Tout s’est joué en quelques mots. Lorsque David Pujadas revient aujourd’hui sur son éviction du 20 Heures de France 2, il évoque une phrase simple, presque banale, mais qui a marqué un tournant dans sa carrière : “Je souhaite changer”. C’est ainsi que Delphine Ernotte, alors fraîchement arrivée à la tête de France Télévisions, lui aurait annoncé sa décision.

Cette volonté de renouvellement s’inscrivait dans un contexte plus large. Nommée en 2015, Delphine Ernotte avait pour mission de moderniser le groupe, de redynamiser ses antennes et d’insuffler une nouvelle dynamique éditoriale. Dans cette logique, le journal de 20 heures, incarnation la plus visible de l’information du service public, représentait un symbole fort. Changer son présentateur revenait à marquer une rupture claire avec l’existant.

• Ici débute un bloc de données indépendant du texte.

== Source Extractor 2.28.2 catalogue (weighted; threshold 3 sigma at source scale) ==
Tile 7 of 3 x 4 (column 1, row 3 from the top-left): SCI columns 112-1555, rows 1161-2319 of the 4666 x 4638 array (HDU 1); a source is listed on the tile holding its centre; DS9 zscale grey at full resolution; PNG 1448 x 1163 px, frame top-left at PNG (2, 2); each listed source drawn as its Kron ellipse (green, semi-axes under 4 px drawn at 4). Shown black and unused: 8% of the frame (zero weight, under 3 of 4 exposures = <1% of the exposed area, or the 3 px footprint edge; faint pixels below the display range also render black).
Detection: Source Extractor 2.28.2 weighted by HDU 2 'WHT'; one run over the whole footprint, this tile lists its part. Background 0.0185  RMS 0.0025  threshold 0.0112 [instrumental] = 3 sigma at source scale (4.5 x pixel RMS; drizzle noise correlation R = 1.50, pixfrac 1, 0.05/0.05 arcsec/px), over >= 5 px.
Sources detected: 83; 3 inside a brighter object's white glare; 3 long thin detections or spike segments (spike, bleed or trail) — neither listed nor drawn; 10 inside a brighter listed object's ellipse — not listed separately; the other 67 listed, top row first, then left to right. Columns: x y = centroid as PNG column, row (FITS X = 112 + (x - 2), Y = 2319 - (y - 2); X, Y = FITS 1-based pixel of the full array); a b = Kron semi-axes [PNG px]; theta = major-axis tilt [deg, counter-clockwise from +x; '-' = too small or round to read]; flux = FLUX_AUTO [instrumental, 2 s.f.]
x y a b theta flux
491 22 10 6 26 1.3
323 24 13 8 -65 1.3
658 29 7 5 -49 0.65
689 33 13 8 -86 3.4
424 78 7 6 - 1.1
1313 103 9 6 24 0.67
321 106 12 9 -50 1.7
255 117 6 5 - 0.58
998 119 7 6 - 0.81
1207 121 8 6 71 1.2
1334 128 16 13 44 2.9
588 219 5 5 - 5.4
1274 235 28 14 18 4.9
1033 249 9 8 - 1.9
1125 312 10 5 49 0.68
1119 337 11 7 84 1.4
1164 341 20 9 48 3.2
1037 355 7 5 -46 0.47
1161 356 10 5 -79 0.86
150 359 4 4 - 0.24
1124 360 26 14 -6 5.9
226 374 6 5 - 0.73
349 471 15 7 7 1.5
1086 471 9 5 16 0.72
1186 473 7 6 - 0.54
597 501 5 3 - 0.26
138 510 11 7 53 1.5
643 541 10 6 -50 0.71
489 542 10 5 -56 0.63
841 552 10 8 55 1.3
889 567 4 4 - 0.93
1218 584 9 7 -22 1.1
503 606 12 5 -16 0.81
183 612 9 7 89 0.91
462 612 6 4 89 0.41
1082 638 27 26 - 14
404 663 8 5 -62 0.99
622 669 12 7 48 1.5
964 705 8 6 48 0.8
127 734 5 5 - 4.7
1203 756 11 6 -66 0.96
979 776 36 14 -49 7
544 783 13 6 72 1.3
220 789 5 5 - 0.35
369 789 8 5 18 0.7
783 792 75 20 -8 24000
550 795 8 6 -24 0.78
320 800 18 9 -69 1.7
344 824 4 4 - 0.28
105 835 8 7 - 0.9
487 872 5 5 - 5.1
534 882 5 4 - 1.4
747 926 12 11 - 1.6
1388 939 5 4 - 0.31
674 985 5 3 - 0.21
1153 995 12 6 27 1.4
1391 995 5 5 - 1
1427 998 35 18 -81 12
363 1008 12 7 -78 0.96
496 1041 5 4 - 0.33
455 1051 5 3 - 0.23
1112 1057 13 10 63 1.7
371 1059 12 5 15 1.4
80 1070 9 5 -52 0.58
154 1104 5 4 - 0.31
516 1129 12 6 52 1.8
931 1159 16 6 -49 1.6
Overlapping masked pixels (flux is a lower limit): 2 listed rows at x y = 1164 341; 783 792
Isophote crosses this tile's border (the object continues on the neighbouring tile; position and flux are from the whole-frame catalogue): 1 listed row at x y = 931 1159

Pour David Pujadas, cette annonce a été un choc. Après seize ans à la présentation du JT, il ne s’attendait pas à être remplacé aussi rapidement. Pourtant, avec le recul, il reconnaît que cette décision relevait du droit de la direction. Lors de son audition du 31 mars, il explique qu’un nouveau président peut vouloir s’entourer d’une équipe qu’il a choisie, en qui il a pleinement confiance.
Ce témoignage met en lumière la réalité des grandes chaînes : les décisions ne reposent pas uniquement sur la performance ou la popularité, mais aussi sur des choix stratégiques. Le 20 Heures étant considéré comme le “navire amiral” de France 2, toute modification à sa tête est forcément lourde de sens.
David Pujadas insiste toutefois sur un point important : il ne connaît pas tous les éléments qui ont conduit à cette décision. Il laisse entendre que certaines discussions ont eu lieu en coulisses, sans qu’il en soit informé. Une zone d’ombre qui alimente encore aujourd’hui les interrogations autour de son départ. Il évoque également une hypothèse qui avait circulé à l’époque : la volonté de féminiser les visages de la chaîne. Le remplacement par Anne-Sophie Lapix, qui assurait déjà son rôle de joker, s’inscrivait en effet dans une dynamique plus large de mise en avant des femmes à l’antenne.
Avec le recul, David Pujadas adopte une position nuancée. Il ne conteste pas la légitimité de la décision, mais il reconnaît qu’elle a été difficile à vivre. Cette dualité entre compréhension et émotion traverse l’ensemble de son témoignage. Aujourd’hui encore, cette phrase prononcée par Delphine Ernotte reste associée à son départ. Elle symbolise à la fois la brutalité du changement et la logique implacable des grandes institutions médiatiques, où les décisions peuvent être prises rapidement, même pour les figures les plus installées.